▸ **Activity**: Each line with the word "pixels" must appear in the answer, copied from the records.

▸ **Listed records**:
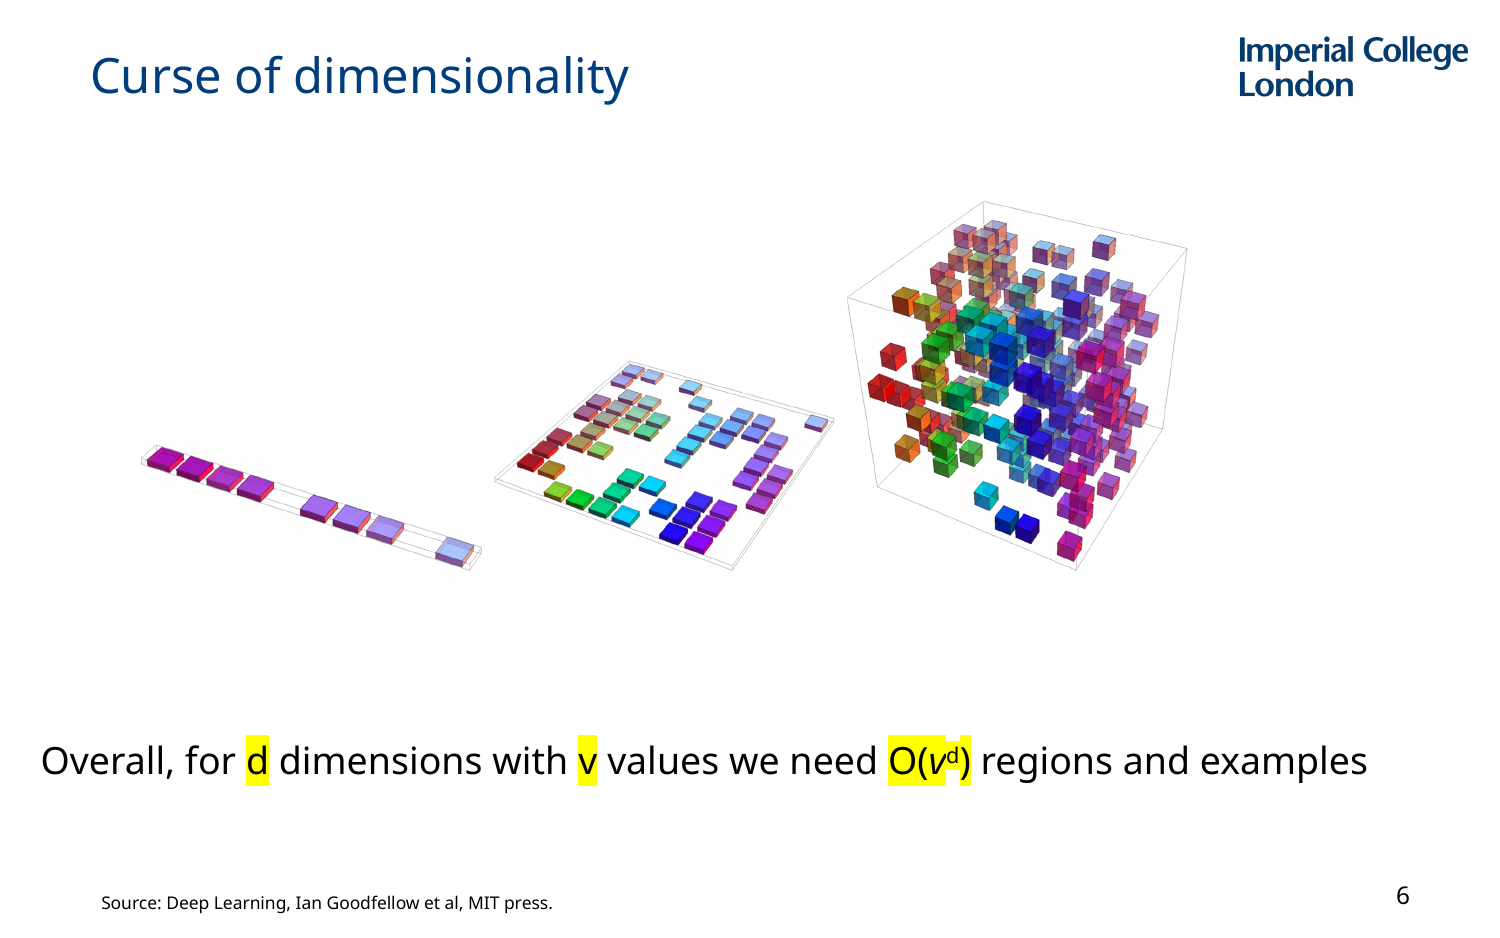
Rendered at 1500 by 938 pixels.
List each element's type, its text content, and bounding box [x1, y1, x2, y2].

--

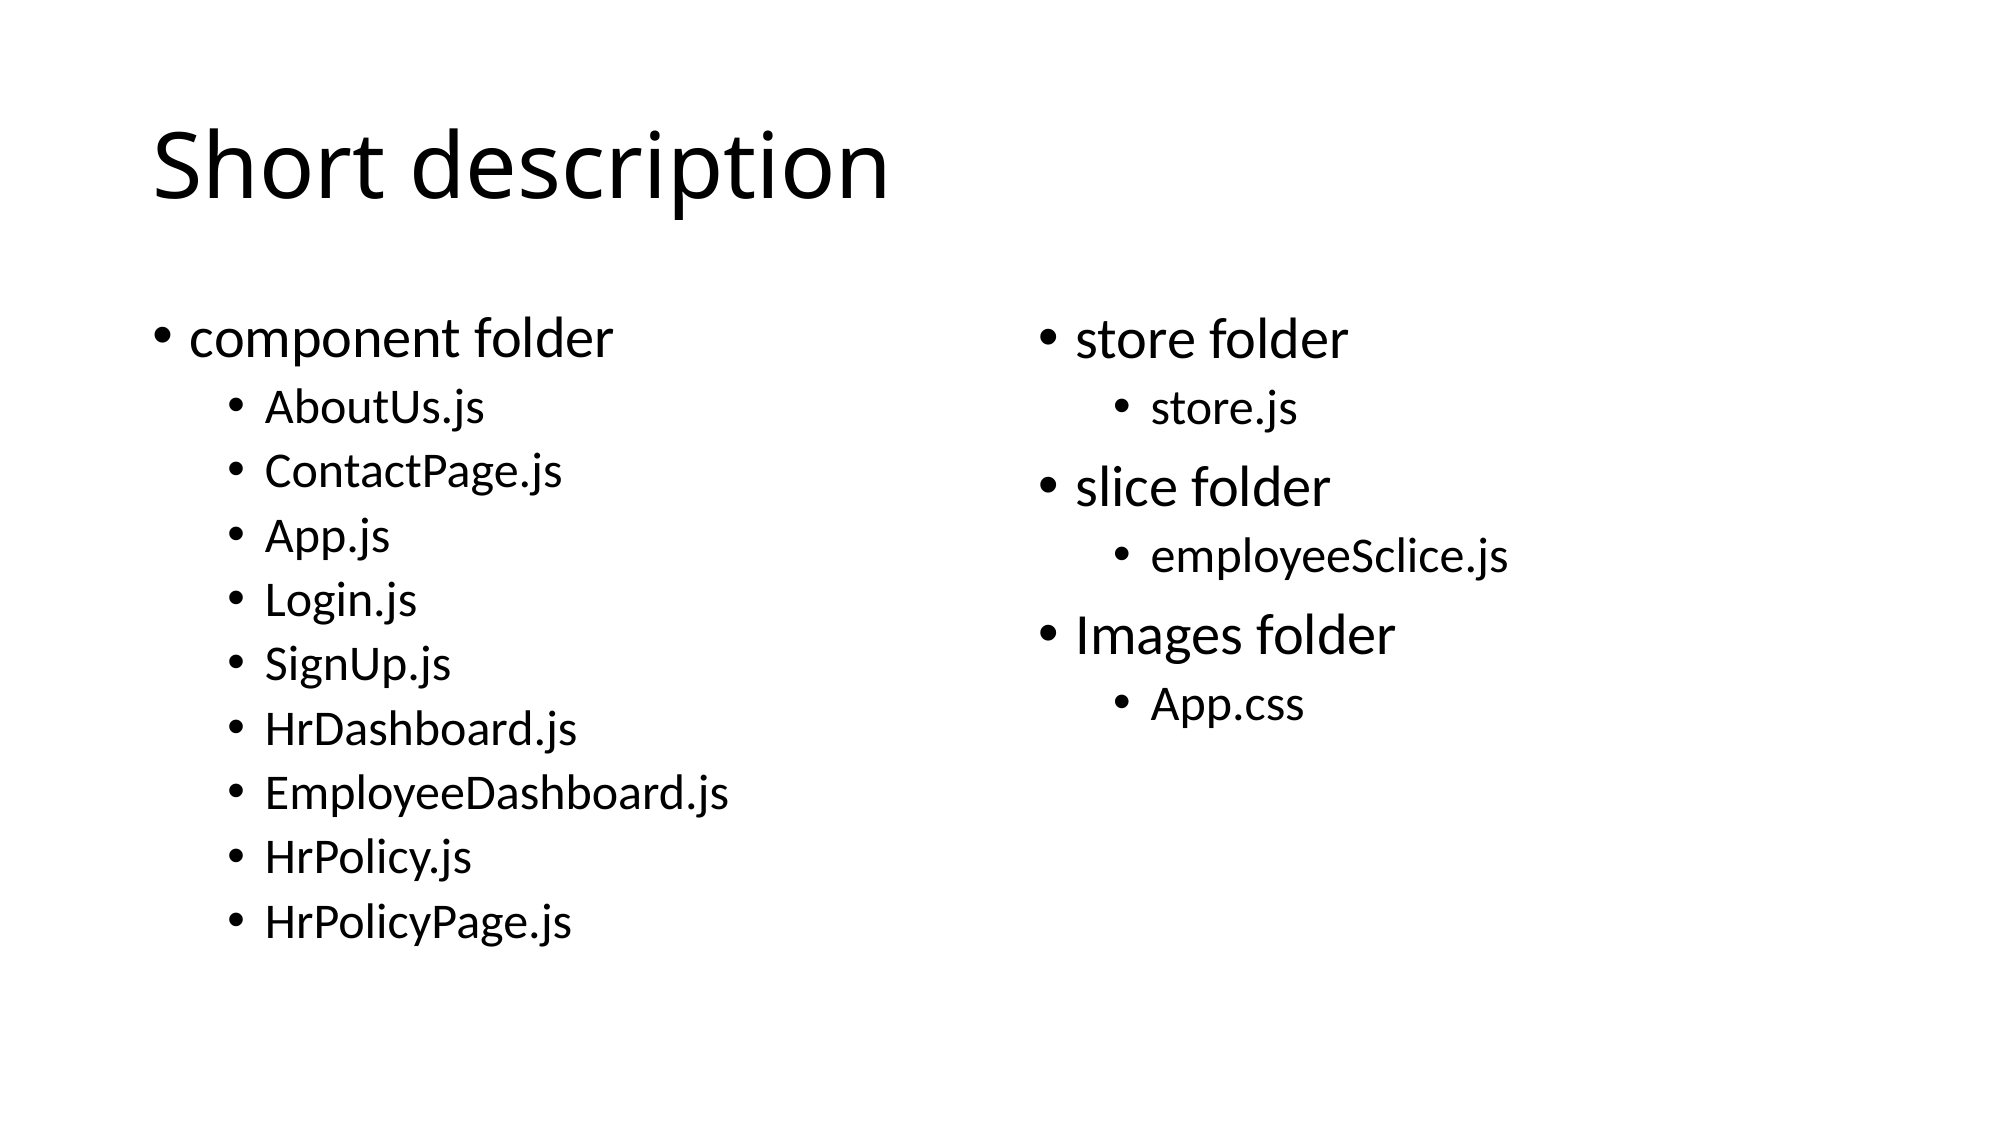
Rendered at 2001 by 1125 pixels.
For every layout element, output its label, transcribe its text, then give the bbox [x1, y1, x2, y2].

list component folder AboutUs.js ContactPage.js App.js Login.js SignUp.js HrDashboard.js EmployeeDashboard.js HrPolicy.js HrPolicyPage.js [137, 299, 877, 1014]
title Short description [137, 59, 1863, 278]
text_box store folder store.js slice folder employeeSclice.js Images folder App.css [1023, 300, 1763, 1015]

▸ **Reply to the task**:
Rendered at 1500 by 938 pixels.
Rendered at 2001 by 1125 pixels.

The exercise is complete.